::: Supplied information :::
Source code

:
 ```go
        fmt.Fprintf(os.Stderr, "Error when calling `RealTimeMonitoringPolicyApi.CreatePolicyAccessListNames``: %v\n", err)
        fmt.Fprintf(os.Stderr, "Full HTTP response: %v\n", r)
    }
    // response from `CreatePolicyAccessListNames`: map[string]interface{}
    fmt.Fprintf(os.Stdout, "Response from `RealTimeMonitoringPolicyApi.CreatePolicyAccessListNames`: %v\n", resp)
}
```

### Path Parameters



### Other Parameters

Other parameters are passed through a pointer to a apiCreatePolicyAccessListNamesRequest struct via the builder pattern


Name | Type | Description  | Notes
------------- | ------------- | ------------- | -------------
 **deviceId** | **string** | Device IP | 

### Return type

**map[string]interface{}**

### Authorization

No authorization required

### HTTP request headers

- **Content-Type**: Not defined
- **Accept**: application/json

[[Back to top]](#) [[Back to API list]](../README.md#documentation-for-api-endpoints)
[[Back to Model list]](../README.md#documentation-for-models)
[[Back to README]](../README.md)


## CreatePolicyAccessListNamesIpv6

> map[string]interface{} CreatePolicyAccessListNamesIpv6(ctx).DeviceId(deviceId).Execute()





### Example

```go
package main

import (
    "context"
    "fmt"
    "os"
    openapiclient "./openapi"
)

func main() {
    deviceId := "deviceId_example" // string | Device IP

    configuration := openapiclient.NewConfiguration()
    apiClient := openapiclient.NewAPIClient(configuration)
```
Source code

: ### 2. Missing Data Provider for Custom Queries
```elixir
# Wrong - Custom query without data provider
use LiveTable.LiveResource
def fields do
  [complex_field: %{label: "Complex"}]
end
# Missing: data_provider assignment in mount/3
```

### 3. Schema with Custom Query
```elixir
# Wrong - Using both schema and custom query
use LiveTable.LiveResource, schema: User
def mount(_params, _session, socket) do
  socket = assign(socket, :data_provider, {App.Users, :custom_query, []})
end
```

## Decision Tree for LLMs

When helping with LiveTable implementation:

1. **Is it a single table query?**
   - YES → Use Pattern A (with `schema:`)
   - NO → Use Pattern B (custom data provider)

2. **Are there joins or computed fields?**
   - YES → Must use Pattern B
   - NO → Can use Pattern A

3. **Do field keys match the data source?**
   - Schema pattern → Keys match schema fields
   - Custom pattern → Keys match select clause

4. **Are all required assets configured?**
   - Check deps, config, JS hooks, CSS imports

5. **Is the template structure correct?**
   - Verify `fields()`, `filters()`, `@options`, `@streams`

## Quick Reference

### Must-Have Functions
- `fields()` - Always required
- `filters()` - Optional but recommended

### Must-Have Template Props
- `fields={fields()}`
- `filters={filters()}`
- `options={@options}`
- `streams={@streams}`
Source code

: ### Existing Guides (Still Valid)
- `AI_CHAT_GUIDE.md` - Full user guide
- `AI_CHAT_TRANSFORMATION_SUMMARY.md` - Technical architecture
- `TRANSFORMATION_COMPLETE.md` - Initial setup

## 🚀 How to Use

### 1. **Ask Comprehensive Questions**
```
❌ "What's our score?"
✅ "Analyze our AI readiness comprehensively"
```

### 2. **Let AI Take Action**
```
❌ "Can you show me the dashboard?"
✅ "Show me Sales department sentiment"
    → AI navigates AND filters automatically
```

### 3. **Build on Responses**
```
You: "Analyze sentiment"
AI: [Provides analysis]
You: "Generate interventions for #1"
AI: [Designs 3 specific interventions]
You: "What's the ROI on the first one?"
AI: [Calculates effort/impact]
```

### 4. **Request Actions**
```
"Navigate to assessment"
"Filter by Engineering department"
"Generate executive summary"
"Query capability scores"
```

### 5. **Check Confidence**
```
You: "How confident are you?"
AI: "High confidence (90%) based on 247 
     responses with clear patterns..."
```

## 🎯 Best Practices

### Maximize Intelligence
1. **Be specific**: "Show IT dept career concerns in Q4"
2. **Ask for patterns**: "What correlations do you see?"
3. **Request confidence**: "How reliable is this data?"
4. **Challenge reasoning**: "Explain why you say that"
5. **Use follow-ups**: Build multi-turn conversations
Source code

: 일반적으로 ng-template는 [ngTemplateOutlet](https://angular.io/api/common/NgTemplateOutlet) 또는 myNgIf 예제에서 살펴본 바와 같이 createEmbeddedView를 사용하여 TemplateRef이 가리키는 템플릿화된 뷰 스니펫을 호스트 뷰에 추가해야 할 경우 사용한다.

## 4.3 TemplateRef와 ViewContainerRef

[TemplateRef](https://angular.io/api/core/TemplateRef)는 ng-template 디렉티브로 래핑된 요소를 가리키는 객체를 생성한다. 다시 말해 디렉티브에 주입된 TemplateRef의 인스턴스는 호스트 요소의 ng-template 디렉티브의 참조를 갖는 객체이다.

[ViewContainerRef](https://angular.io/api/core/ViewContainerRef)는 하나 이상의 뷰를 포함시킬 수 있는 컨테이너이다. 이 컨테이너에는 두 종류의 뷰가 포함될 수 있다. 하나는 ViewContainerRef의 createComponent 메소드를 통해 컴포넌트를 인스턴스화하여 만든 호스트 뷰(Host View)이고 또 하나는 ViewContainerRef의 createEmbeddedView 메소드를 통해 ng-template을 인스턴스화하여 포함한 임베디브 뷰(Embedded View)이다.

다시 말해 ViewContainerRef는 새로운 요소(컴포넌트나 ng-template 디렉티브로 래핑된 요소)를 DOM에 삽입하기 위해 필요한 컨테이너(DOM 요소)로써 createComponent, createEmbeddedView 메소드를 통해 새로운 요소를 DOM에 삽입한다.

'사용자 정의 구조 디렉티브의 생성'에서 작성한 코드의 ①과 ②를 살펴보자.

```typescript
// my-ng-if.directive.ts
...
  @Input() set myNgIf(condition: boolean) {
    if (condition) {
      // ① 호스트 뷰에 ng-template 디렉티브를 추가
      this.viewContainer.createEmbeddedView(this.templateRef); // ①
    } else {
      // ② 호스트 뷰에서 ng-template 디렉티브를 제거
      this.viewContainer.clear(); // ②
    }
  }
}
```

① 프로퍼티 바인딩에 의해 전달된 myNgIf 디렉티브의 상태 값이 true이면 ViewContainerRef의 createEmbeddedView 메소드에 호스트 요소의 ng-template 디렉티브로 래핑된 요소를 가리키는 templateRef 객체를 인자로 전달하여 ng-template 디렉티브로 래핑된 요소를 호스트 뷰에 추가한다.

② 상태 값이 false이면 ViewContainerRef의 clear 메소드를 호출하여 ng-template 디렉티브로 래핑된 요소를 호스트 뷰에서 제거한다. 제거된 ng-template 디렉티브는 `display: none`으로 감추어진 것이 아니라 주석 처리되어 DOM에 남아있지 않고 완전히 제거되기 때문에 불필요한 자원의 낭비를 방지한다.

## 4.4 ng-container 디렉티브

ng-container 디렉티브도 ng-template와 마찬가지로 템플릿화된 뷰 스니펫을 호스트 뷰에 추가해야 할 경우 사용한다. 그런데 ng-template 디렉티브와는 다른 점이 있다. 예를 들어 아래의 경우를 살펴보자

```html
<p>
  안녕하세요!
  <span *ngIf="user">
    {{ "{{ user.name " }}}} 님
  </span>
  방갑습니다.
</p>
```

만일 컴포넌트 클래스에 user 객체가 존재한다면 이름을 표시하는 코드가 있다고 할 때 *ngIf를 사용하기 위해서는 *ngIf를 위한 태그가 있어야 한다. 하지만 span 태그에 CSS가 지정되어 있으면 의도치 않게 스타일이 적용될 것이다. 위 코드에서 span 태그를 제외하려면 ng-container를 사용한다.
:::
## The task
Within the data above, the lines from the one with "### 3. **Build on Responses**" to the one with "참조를 갖는 객체이다." must be repeated exactly; no other line belongs in the answer.

## Exercise response
### 3. **Build on Responses**
```
You: "Analyze sentiment"
AI: [Provides analysis]
You: "Generate interventions for #1"
AI: [Designs 3 specific interventions]
You: "What's the ROI on the first one?"
AI: [Calculates effort/impact]
```

### 4. **Request Actions**
```
"Navigate to assessment"
"Filter by Engineering department"
"Generate executive summary"
"Query capability scores"
```

### 5. **Check Confidence**
```
You: "How confident are you?"
AI: "High confidence (90%) based on 247 
     responses with clear patterns..."
```

## 🎯 Best Practices

### Maximize Intelligence
1. **Be specific**: "Show IT dept career concerns in Q4"
2. **Ask for patterns**: "What correlations do you see?"
3. **Request confidence**: "How reliable is this data?"
4. **Challenge reasoning**: "Explain why you say that"
5. **Use follow-ups**: Build multi-turn conversations
Source code

: 일반적으로 ng-template는 [ngTemplateOutlet](https://angular.io/api/common/NgTemplateOutlet) 또는 myNgIf 예제에서 살펴본 바와 같이 createEmbeddedView를 사용하여 TemplateRef이 가리키는 템플릿화된 뷰 스니펫을 호스트 뷰에 추가해야 할 경우 사용한다.

## 4.3 TemplateRef와 ViewContainerRef

[TemplateRef](https://angular.io/api/core/TemplateRef)는 ng-template 디렉티브로 래핑된 요소를 가리키는 객체를 생성한다. 다시 말해 디렉티브에 주입된 TemplateRef의 인스턴스는 호스트 요소의 ng-template 디렉티브의 참조를 갖는 객체이다.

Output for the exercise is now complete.